OAS and CXCL10 mRNA expression changes in peripheral blood. OAS (A, B, C) and CXCL10 (D, E, F) expression from acute to chronic SIV infection time points are shown for PBMCs of Rhesus macaques orally inoculated with low (A, D) or high doses (B, E) of SIVmac251. Also, OAS (C) and CXCL10 (F) expression in PBMCs are shown for macaques 7 days after i.v. infection with high doses of SIVmac239. Each bar represents the fold change of expression at one time point compared to uninfected macaques. The shaded area across the x-axis represents two standard deviations of the average expression of the corresponding gene in uninfected macaques. ND – not determined.

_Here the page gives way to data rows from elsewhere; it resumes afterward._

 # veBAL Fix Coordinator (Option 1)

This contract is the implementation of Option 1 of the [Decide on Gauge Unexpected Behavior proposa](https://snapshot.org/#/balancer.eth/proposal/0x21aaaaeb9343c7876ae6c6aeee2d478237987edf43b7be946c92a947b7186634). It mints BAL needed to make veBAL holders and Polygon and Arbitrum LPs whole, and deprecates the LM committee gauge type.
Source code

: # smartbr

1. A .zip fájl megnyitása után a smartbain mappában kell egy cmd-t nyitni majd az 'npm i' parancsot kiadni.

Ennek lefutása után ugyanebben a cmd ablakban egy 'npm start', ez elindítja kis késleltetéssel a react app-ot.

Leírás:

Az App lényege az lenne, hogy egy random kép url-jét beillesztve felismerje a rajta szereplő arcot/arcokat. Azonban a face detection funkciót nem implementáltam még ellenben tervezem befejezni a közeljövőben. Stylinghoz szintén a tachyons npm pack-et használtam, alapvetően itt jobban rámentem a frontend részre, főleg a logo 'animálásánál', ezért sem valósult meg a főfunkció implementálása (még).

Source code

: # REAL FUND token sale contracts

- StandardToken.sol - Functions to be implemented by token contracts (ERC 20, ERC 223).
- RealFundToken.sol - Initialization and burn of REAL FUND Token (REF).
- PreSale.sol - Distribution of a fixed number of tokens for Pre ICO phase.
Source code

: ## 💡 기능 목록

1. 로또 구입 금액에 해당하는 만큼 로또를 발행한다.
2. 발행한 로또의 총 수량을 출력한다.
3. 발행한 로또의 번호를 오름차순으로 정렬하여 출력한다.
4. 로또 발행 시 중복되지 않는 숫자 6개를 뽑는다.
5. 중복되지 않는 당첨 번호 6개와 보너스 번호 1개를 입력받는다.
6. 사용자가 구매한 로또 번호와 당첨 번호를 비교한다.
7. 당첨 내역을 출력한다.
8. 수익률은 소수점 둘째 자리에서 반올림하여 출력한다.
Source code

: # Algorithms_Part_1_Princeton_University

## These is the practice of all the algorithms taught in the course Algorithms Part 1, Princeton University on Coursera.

Figure 6. OAS, CXCL9, CXCL10 mRNA expression changes in peripheral lymph node

OAS (A, B), CXCL9 (C, D) and CXCL10 (E, F) expression during chronic SIV infection at lymph node are shown from Rhesus macaques orally inoculated with low (A, C, E) or high doses (B, D, F) of SIVmac251. Each bar represents the fold change of gene expression at one time point compared to uninfected macaques. The shaded area across the x-axis represents two standard deviations of the average expression of the corresponding gene in uninfected macaques.

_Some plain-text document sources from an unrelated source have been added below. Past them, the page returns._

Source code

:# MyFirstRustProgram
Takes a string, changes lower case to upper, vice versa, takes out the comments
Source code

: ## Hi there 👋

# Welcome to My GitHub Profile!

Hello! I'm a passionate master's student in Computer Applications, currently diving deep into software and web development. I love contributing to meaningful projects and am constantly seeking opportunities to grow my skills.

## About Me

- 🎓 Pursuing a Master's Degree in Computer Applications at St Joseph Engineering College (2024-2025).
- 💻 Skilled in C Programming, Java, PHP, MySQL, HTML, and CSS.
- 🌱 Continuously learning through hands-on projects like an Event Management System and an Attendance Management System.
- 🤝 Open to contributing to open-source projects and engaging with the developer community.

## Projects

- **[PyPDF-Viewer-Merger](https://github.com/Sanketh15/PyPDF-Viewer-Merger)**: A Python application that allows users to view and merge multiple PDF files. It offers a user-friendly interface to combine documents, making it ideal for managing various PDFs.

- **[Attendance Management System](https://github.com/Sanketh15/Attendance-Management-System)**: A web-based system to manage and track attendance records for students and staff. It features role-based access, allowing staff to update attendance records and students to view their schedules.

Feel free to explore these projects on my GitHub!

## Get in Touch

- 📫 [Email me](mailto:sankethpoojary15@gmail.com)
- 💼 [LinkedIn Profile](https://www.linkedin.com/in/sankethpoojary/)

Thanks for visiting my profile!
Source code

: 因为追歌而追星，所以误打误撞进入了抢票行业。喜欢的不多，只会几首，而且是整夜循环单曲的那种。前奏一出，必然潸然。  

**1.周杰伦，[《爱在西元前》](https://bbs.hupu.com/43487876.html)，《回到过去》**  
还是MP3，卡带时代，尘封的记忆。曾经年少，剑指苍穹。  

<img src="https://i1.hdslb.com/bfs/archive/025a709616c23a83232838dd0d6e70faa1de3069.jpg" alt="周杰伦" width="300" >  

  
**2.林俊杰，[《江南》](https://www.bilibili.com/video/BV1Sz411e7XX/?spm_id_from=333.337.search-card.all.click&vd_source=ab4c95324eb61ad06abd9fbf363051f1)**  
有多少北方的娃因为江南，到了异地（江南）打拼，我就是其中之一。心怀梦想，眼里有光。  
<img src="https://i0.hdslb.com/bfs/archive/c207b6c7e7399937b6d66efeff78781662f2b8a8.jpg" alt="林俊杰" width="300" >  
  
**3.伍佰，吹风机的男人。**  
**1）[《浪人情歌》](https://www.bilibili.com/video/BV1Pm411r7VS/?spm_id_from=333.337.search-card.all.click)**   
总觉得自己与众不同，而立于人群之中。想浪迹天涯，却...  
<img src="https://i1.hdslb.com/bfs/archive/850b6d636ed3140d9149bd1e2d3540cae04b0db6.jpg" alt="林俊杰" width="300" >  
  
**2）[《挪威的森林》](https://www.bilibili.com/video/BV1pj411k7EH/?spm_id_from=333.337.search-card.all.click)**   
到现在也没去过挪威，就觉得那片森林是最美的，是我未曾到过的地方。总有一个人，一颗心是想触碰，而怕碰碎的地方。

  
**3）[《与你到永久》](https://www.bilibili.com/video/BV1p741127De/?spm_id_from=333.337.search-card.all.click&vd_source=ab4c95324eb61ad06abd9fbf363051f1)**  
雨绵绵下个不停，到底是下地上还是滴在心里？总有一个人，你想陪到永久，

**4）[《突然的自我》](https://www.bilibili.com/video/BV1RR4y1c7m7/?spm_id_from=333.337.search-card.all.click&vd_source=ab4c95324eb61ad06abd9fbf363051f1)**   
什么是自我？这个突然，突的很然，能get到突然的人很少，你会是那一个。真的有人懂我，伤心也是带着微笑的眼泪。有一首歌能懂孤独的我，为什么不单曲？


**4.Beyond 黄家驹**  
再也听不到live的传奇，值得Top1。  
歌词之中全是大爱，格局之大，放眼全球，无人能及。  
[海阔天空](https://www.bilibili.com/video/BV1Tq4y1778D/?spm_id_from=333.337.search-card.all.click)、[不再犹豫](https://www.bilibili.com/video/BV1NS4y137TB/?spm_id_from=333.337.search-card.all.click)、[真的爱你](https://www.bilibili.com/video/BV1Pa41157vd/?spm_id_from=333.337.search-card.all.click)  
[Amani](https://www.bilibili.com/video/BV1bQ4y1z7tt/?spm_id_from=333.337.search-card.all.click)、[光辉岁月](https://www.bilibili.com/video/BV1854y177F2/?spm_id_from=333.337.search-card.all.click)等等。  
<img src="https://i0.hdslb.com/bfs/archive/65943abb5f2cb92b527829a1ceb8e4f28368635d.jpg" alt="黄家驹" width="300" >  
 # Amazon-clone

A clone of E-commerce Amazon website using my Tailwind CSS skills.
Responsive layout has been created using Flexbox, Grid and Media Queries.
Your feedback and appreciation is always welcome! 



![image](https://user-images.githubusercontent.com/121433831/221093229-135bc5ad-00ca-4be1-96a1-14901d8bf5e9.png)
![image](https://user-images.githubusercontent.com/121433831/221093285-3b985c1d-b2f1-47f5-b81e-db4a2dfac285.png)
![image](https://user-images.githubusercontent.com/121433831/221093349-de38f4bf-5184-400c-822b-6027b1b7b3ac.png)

Figure 7. Expression of OAS and CXCL10 in PBMC cell subsets

Fold changes of expression of OAS (A, B, C) and CXCL10 (D, E, F) are shown in isolated CD3+ T cells (A, D), CD14+ monocytes (B, E) and cells that do not have either of these markers (CD3−CD14−) (C, F). PBMCs were taken from macaque RM14 (84 dpi, left bar) and RM11 (14 dpi, right bar). Expression of OAS or CXCL10 in each cell subset is compared to gene expression in the same cell subset of uninfected Rhesus macaques. The fold change is considered increased or decreased in SIV infected compared to uninfected macaques when it is greater than two standard deviations (shaded area) away from the average expression in uninfected animals.